Bir garip görünce boynu bükük, ağlayan bir Peygamber’in ümmetiyiz biz! Ama gerçekten öyle mi? Âh bizler! Ne deriz Rabbimize bilmiyoruz. Sevgi ve muhabbetini Rabbine ve Rasûlü’ne hasreden insanlar, bu eşsiz duygunun potasında erimişler ve yaptıkları her işi sadece Allah için yapmışlar. Sahabe-i Kiram ve onları takip eden güzel insanlar, hep böyle olmuşlar. İşte bu duygu onlarda Ömer’lerin yetişmesine vesile olmuştur. O koca Ömer ki Mehmed Akif’in ifadesiyle;

“Kenar-ı Dicle’de bir kurt aşırsa koyunu,

Gelir de Adl-i İlâhi sorar Ömer’den onu.” demiş.

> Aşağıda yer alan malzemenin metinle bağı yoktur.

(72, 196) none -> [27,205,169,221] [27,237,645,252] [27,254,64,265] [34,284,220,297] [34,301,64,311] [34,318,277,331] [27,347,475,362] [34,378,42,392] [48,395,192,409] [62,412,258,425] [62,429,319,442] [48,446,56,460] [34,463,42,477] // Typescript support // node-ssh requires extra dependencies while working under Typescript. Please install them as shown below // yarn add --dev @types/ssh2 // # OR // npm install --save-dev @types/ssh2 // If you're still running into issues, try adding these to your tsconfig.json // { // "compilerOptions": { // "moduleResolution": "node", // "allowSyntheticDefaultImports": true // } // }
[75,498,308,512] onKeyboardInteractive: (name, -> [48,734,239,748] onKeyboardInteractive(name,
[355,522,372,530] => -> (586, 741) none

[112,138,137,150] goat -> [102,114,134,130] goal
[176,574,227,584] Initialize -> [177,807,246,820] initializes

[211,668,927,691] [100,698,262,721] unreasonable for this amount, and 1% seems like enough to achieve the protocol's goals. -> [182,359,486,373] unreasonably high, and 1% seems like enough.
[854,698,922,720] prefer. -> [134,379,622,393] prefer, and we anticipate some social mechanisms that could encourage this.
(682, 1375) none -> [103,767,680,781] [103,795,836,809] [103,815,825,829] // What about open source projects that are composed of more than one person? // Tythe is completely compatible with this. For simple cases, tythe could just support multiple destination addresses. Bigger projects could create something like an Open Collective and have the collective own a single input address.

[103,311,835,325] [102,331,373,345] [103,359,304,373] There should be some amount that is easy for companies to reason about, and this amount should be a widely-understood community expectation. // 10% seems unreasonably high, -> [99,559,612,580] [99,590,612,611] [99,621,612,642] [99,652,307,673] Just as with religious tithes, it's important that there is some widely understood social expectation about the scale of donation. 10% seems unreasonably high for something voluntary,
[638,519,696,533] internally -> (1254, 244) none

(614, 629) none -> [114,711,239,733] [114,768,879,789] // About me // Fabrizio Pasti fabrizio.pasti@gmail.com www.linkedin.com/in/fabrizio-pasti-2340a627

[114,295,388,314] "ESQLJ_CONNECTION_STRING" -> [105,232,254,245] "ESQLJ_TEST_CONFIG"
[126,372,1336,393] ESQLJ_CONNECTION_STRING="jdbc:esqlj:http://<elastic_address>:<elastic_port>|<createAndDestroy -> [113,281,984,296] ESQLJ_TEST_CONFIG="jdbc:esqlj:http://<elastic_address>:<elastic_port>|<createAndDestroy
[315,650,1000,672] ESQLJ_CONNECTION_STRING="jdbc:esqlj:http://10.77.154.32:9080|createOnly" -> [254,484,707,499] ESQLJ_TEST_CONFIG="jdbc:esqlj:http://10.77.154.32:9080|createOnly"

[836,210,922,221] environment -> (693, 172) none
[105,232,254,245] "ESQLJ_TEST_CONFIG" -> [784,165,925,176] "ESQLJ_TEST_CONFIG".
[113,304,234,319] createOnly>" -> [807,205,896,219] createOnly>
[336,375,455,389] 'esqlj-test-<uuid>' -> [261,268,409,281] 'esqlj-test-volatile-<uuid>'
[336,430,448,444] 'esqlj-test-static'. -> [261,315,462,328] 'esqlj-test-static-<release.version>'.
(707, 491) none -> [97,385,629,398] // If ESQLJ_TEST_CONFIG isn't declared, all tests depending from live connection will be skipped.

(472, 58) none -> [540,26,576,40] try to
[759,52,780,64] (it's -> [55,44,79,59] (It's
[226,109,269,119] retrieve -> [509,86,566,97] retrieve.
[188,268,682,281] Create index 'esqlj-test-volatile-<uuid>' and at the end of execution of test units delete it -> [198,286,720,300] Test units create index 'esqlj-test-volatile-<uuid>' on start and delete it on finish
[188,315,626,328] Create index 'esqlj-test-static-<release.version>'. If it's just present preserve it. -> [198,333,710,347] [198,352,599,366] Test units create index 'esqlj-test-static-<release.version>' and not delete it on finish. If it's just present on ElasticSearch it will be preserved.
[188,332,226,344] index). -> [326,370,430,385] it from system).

Hz. Ali (ra) şöyle anlatır: “Bir gün Ömer’i, sırtında bir devenin palanı olduğu halde telaş içinde, hızlı hızlı giderken gördüm, “Ya Emire’l-Mü’minin böyle telaşla nereye gidiyorsun?” diye sordum. “Devlete ait develerden biri kaçmış, onu aramaya gidiyorum, ta ki palanını sırtına koyup yerine getireyim” diye cevap verdi. Ardından bir adam göndersen olmaz mıydı? diye sorunca; “Kıyamet günü hesabını Ömer’den sormazlar mı?” dedi. O zaman ben, “İnan ki, senden sonra bu milleti idare edecek olanlara ağır bir yük bırakıyorsun! Herkes senin yaptığını yapamaz!” dedim. Bunun üzerine şöyle konuştu: “Hz. Muhammed Aleyhissalât-ü ve’s-Selâmı, Hak Peygamber olarak gönderen Allah’a yemin ederim ki, Fırat kenarında bir oğlak kaybolsa yahut bir kurt bir koyunu kapsa, korkarım ki kıyamet gününde onun bile hesabı Ömer’den sorulur!” Şu duyguyu düşünebiliyor musunuz?

Bir başka ibret tablosu

Yaşanan bir hadiseden sonra Hz. Ömer’e (ra), tebaasından bir koca karının söylediklerini de düşünmek gerekir ki, Ömer’lerin nasıl ortaya çıktığı anlaşılmış olsun. Emir el- Mü’minin ve tebaa. Hz. Ömer bir gün Medine’nin kenarında dolaşırken ağlayan çocuklar ve yaşlı bir kadının sesini duyar:  “Sabredin yavrularım! Birazdan yemek pişecek ve karnınızı doyuracaksınız.” Bir yandan da Ömer’e sitemler eder o ses. Ömer (ra) irkilir ve seslenir. Müsaade alarak girer ve durumlarını sorar. Kadın kocası ve oğlunun şehid olduğunu ve çocukların da torunları olduğunu söyler. Ömer, tencerede ne pişirdiğini sorunca da; taş pişirdiğini ve onları avutarak uyutmaya çalıştığını anlatır. “Peki, niçin Ömer’e kızıyorsun, nereden bilsin halinizi, neden gidip anlatmadınız derdinizi” deyince de, yaşlı kadın şu tarihi cevabı verir: “Ömer halimizi bilmeyecek de neden başımıza halife oldu?” Titrer ve ağlar koca Ömer. Sonra da Beytü’l-Mal’e giderek ihtiyaçlarını bizzat sırtında getirir ve onları maaşa bağlar.

Hz. Muhammed Mustafa (sav) Efendimiz

Ömerleri ve ashabı yetiştiren bir lider vardı ki O; Hz. Muhammed Mustafa (sav) Efendimiz idi. O Ömer ki, kendi kız çocuğunu dipdiri bir şekilde kumlara gömerken, daha sonra bir şefkat ve merhamet âbidesi oluvermişti. Evet. Ömerleri ve koca karıları düşünmeliyiz. Ensarı düşünmeliyiz. Muhaciri düşünmeliyiz. Evet. Yüreklerimiz kan ağlarken, gözlerimizin yaşını katık ederek yürümeliyiz Halep’e, Musul’a, Kerkük ve diğerlerine… Ümmetin dirilişi yine bu milletle görünüyor. Rabbim lûtfeylesin!